Records follow. Pull out every line that contains "internet".

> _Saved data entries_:
────────────────

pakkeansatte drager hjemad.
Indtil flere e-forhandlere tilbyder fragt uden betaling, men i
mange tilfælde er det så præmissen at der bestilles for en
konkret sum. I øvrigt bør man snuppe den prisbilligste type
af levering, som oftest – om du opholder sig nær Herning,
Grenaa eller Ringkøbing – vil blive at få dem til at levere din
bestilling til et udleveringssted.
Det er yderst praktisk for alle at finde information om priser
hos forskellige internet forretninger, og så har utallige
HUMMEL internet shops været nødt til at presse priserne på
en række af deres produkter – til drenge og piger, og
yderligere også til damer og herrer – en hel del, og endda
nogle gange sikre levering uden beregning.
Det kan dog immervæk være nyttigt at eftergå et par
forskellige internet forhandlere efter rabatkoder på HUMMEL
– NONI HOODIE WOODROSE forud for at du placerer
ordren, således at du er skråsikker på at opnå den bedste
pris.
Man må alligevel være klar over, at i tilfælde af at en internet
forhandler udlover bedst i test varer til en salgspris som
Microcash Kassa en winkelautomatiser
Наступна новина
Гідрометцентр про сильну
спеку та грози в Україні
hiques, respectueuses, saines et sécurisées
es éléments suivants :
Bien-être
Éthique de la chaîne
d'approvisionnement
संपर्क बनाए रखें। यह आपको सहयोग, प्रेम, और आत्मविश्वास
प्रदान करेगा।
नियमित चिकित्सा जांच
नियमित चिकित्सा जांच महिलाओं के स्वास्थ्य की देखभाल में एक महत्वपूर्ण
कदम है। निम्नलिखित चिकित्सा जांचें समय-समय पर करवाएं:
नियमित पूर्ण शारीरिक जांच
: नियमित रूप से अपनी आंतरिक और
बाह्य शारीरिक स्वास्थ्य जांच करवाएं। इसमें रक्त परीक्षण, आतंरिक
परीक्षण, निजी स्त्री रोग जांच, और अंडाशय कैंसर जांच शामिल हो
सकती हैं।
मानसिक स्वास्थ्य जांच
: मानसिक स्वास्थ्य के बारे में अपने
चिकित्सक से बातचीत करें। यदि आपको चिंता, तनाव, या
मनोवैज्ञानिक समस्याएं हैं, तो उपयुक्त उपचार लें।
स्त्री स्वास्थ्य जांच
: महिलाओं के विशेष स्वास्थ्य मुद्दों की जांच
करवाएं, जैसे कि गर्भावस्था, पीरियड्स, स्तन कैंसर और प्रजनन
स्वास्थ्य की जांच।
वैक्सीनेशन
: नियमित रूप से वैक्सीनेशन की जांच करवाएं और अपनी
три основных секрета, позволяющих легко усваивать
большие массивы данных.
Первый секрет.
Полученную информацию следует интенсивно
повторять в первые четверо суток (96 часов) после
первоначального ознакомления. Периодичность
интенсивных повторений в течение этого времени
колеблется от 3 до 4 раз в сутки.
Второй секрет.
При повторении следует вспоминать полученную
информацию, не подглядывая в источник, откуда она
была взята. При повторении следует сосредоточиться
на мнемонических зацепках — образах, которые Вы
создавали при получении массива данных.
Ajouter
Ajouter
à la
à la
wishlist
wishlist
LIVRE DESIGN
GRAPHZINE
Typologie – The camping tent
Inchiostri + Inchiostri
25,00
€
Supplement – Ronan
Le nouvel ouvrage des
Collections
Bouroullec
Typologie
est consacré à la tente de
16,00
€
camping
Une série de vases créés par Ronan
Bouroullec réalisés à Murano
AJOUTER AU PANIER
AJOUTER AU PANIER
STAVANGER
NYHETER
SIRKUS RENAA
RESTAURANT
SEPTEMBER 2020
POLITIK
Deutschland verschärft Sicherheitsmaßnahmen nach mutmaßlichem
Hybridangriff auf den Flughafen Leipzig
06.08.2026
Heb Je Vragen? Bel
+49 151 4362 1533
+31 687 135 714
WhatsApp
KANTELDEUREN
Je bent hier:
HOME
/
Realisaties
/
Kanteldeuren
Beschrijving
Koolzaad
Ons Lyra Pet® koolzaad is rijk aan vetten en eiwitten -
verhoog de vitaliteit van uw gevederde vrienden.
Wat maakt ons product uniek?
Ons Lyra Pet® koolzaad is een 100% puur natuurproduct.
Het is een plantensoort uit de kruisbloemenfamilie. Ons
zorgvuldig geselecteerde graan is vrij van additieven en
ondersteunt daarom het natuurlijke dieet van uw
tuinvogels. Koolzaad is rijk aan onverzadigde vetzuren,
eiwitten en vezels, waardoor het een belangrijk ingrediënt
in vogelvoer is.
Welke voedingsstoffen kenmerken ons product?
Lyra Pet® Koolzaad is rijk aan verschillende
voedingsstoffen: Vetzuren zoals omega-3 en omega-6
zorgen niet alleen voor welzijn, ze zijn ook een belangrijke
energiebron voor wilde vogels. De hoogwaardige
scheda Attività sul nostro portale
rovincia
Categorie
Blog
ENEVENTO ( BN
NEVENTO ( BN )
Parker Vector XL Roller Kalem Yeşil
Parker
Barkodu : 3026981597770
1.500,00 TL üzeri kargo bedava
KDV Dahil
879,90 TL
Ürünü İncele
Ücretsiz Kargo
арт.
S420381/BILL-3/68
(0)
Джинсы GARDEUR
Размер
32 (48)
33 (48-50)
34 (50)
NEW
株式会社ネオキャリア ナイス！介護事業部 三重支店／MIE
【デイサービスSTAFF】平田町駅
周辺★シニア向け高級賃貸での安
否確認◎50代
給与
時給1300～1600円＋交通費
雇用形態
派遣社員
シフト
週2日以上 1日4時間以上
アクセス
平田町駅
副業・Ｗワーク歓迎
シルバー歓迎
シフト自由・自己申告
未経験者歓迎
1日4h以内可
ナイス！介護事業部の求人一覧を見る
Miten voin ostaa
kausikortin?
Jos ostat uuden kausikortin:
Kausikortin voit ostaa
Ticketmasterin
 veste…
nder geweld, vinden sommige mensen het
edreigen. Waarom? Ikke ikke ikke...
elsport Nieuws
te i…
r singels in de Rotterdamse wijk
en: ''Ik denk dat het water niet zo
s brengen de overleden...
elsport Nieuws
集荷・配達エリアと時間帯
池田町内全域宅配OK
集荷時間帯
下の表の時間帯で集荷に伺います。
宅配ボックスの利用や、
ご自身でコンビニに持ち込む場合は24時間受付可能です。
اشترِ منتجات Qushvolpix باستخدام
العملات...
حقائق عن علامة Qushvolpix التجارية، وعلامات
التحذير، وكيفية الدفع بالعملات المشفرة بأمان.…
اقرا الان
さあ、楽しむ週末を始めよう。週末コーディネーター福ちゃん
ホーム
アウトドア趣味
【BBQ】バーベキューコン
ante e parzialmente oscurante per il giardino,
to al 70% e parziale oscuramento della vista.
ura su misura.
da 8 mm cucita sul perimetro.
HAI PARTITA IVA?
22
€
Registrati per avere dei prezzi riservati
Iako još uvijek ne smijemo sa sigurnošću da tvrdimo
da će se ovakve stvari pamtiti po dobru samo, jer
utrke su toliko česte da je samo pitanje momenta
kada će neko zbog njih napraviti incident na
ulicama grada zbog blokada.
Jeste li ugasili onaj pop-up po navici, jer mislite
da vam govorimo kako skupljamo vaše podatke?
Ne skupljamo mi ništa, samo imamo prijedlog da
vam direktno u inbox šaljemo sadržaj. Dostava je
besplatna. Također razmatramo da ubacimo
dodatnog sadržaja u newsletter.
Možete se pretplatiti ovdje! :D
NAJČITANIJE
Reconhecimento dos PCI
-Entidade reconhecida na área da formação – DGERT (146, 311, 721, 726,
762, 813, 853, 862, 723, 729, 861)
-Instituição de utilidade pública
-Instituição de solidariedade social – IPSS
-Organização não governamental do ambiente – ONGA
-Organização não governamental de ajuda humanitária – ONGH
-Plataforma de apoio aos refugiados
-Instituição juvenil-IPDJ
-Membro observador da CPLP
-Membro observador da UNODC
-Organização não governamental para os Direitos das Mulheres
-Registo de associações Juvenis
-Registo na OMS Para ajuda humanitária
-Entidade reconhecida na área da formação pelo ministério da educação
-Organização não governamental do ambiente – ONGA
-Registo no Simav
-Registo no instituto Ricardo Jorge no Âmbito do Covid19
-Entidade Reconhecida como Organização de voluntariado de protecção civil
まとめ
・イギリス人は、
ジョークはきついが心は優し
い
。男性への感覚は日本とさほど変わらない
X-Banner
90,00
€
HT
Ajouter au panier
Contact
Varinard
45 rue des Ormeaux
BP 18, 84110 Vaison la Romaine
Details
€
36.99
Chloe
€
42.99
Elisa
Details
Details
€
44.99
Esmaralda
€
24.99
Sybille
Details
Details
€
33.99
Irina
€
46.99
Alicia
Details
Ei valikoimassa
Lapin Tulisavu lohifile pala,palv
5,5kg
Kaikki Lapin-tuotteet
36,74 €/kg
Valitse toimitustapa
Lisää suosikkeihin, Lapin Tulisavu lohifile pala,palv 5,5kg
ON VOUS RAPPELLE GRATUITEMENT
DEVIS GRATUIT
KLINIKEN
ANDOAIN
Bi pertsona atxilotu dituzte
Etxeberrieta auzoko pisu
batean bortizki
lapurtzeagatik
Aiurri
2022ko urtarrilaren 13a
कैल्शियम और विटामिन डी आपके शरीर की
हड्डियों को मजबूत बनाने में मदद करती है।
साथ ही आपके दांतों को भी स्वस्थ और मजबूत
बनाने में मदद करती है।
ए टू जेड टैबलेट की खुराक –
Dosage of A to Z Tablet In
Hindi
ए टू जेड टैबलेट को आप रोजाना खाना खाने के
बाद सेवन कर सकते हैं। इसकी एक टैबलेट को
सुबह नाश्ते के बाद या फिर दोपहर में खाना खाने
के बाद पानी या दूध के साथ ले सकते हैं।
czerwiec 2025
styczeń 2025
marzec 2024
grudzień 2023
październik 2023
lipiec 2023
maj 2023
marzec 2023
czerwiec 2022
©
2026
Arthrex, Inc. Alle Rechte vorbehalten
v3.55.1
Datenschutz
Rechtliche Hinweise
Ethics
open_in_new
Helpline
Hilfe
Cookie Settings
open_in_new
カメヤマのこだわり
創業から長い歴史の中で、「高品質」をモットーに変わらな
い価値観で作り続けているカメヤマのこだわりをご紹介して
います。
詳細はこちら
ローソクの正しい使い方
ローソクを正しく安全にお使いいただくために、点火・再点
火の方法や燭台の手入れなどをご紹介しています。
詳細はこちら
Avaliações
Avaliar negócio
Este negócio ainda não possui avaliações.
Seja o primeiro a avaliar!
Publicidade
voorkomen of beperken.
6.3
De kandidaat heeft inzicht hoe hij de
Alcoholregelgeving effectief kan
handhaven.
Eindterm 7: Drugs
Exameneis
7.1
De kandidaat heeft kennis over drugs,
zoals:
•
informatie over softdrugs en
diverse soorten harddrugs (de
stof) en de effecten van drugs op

────────────────

> _Your response_:
hos forskellige internet forretninger, og så har utallige
HUMMEL internet shops været nødt til at presse priserne på
forskellige internet forhandlere efter rabatkoder på HUMMEL
Man må alligevel være klar over, at i tilfælde af at en internet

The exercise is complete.